··· TEXT TO READ

13.0135 online publication

Humanist Discussion Group (humanist@kcl.ac.uk)
Thu, 12 Aug 1999 20:13:29 +0100 (BST)

Humanist Discussion Group, Vol. 13, No. 135.
Centre for Computing in the Humanities, King's College London

[1] From: Chris Ann Matteo <chrisann@walrus.com> (39)
Subject: Re: 13.0128 online publication

[2] From: Willard McCarty <willard.mccarty@kcl.ac.uk> (30)
Subject: free vs. proprietary publications

Date: Thu, 12 Aug 1999 20:14:11 +0100
From: Chris Ann Matteo <chrisann@walrus.com>
Subject: Re: 13.0128 online publication

My friend Bob Scott at Columbia caught me sneaking about the library halls
yesterday, and reminded me that I intended to let the list know what
became of my electronic pre-publication dilemma.

J-C Guedon offered a fascinating, and hopefully inspiring, account of the
various institutional issues involved. I can only share my own personal

I opted to mount the full-text of the talk on my own account and link it
to my online vita. Thus I coded and maintain both of these documents. I
gave the link to the webmaster of the conference website, and now it is
linked also to that source. The file is headed and concluded with very
scary (although perhaps vain) copyright statements. I plan to seek either
a peer-reviewed print or online journal, but it will remain as a
convenience, a part of my online record, until such a venue is secured.

I think this has a lot of advantages and limited risks. As long as I
remain active in seeking another publication venue for it, I think the
chances of being scooped by another qualified academic are slim -- after
all, several authoritative pairs of eyes and ears were at the talk.

······
··· SUPPLIED DATA

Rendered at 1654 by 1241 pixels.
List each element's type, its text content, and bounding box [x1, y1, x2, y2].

······
··· SUPPLIED DATA

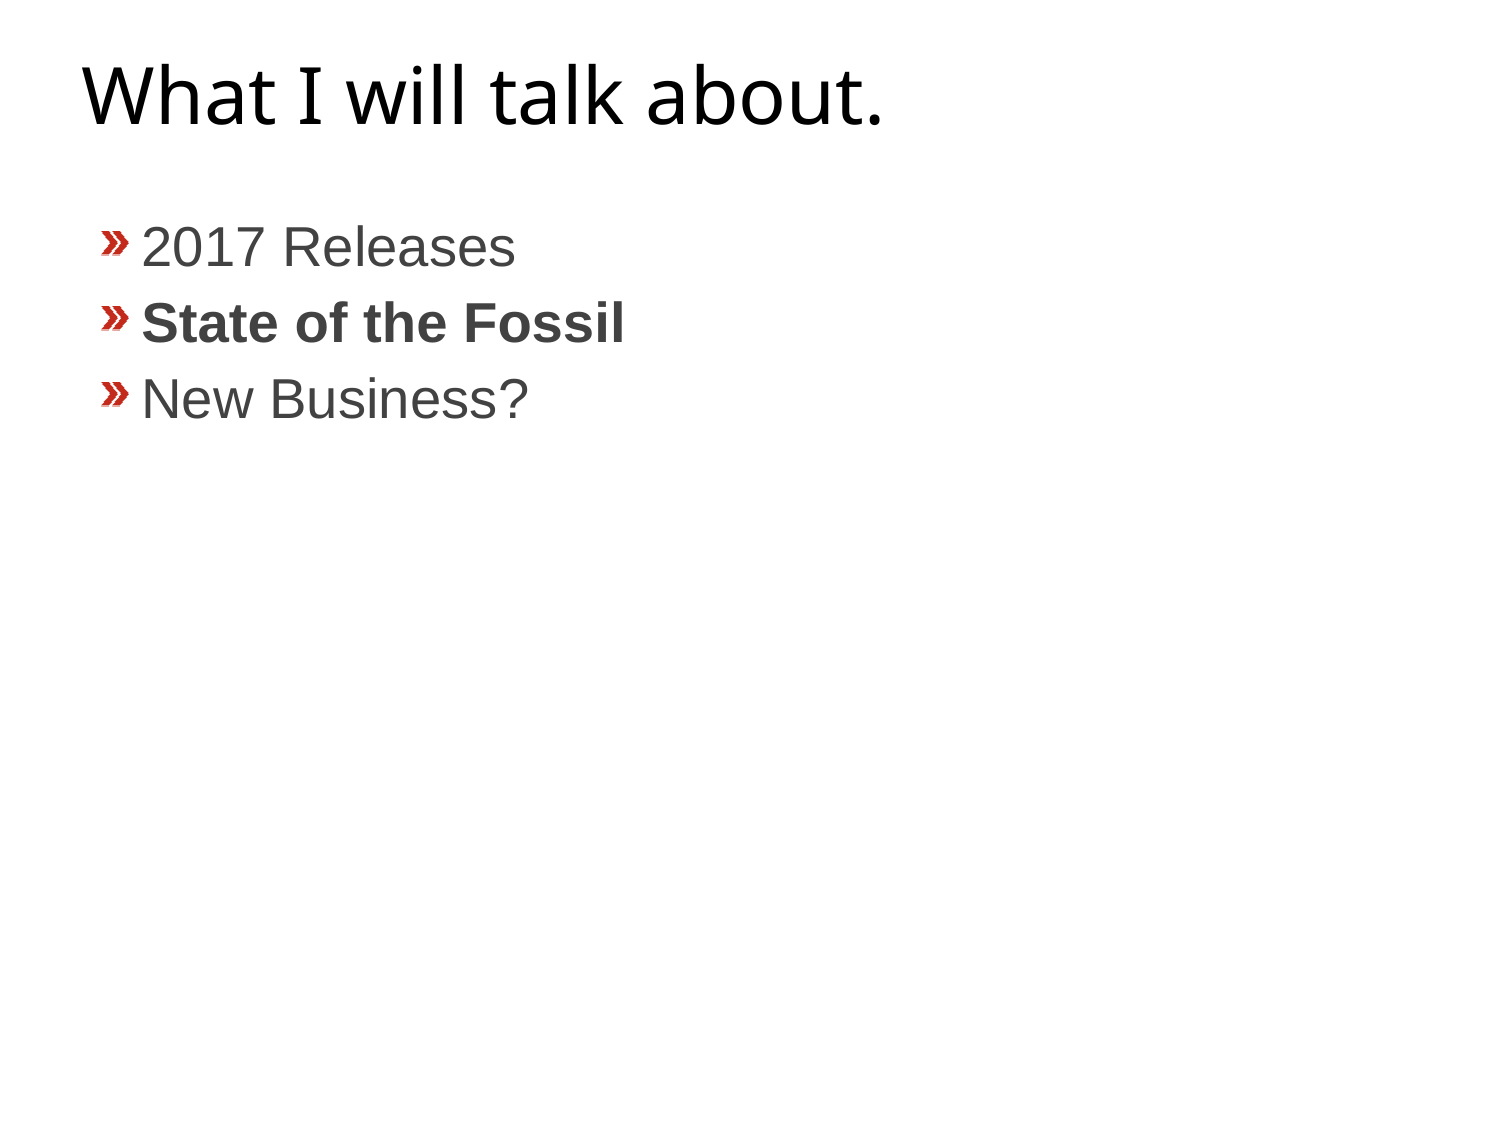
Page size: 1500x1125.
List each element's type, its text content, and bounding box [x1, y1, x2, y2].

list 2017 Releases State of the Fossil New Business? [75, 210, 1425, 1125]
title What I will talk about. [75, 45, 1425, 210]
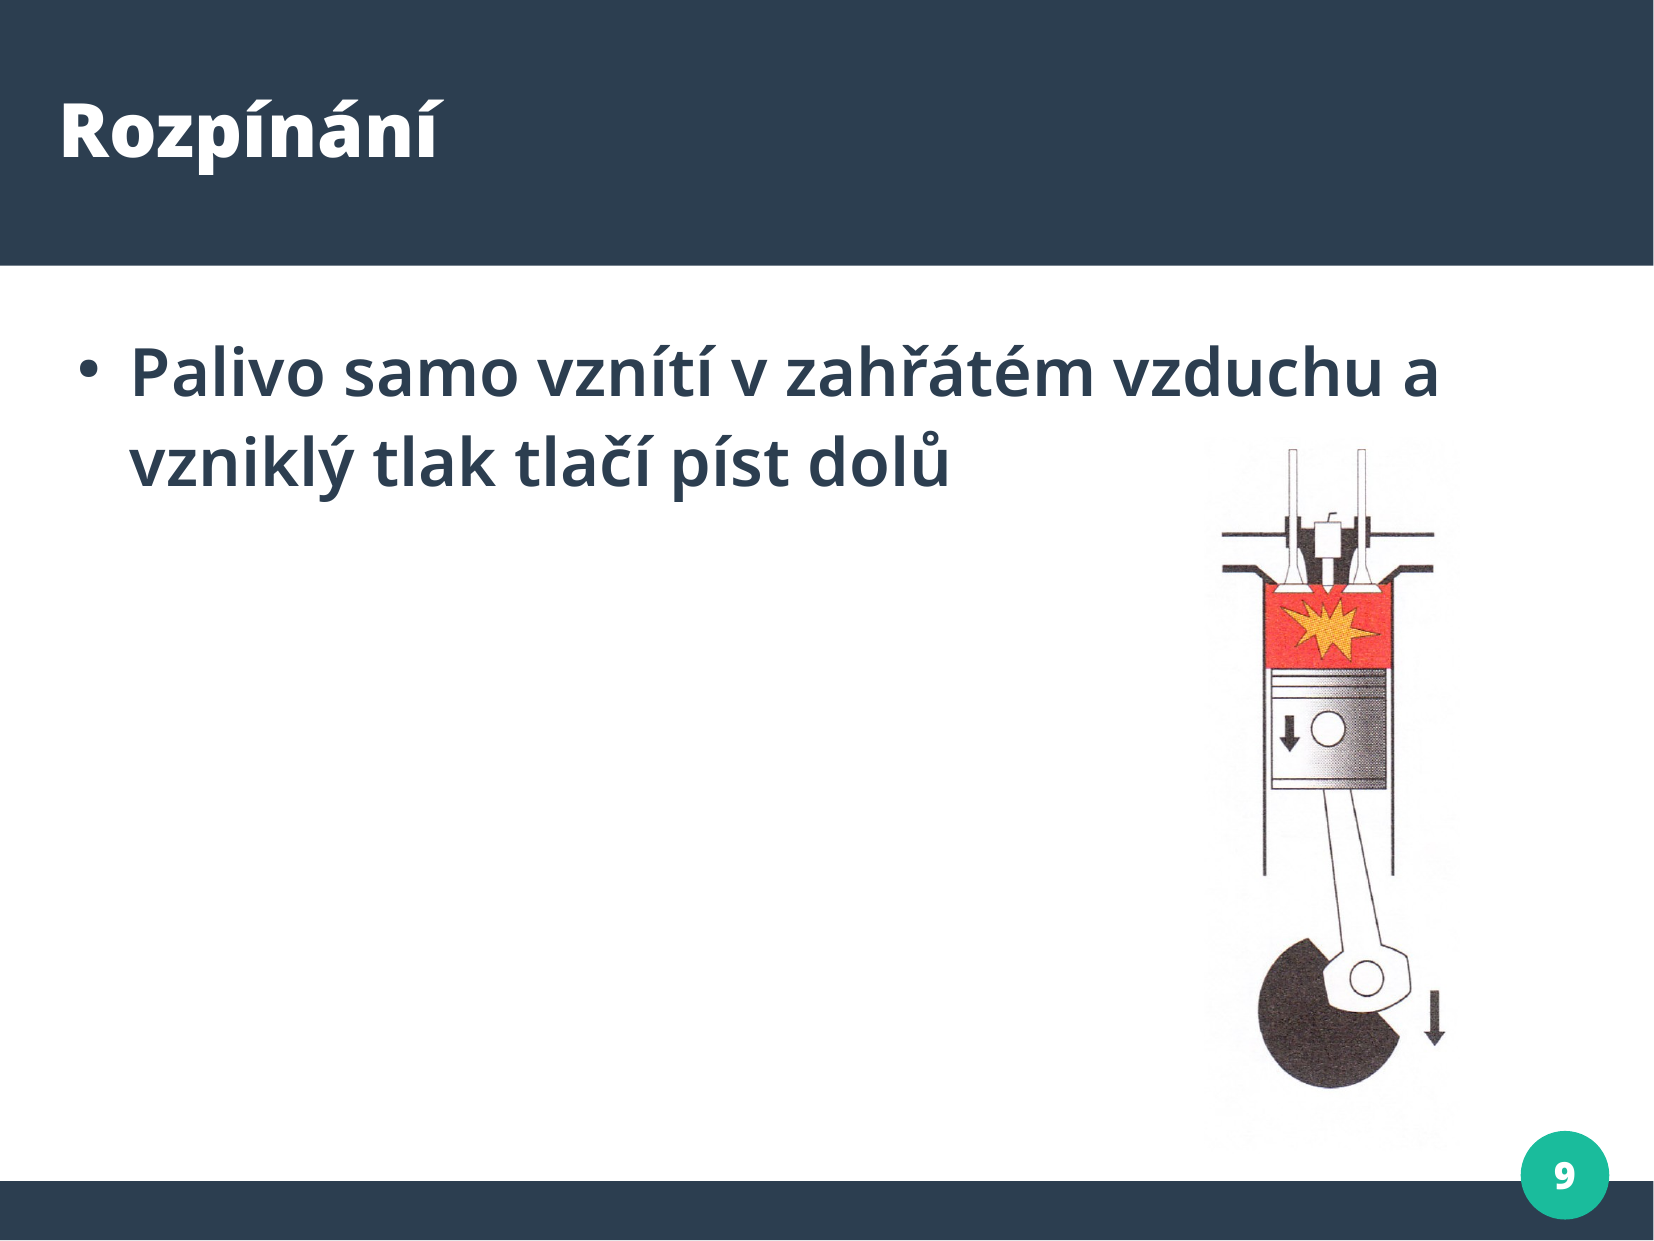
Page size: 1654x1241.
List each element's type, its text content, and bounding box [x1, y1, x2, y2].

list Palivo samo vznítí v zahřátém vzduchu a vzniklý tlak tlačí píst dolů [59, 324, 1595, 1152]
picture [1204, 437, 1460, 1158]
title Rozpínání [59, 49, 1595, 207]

······
··· SUPPLIED DATA

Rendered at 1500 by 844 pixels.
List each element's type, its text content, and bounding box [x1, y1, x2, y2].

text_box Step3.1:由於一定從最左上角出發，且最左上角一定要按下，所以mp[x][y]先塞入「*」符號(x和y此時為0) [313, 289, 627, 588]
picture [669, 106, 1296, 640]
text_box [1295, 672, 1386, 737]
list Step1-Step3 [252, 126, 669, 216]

······

» WORK TO DO
1. In the Humanist discussion post, who gave an account of the institutional issues involved?
2. Copy word for word the part of the records that opens with the line containing "Rendered at 1500 by 844 pixels." and closes with the line containing "list Step1-Step3 [252, 126, 669, 216]".

» PROBLEM SOLUTIONS
1. J-C Guedon

2.
Rendered at 1500 by 844 pixels.
List each element's type, its text content, and bounding box [x1, y1, x2, y2].

text_box Step3.1:由於一定從最左上角出發，且最左上角一定要按下，所以mp[x][y]先塞入「*」符號(x和y此時為0) [313, 289, 627, 588]
picture [669, 106, 1296, 640]
text_box [1295, 672, 1386, 737]
list Step1-Step3 [252, 126, 669, 216]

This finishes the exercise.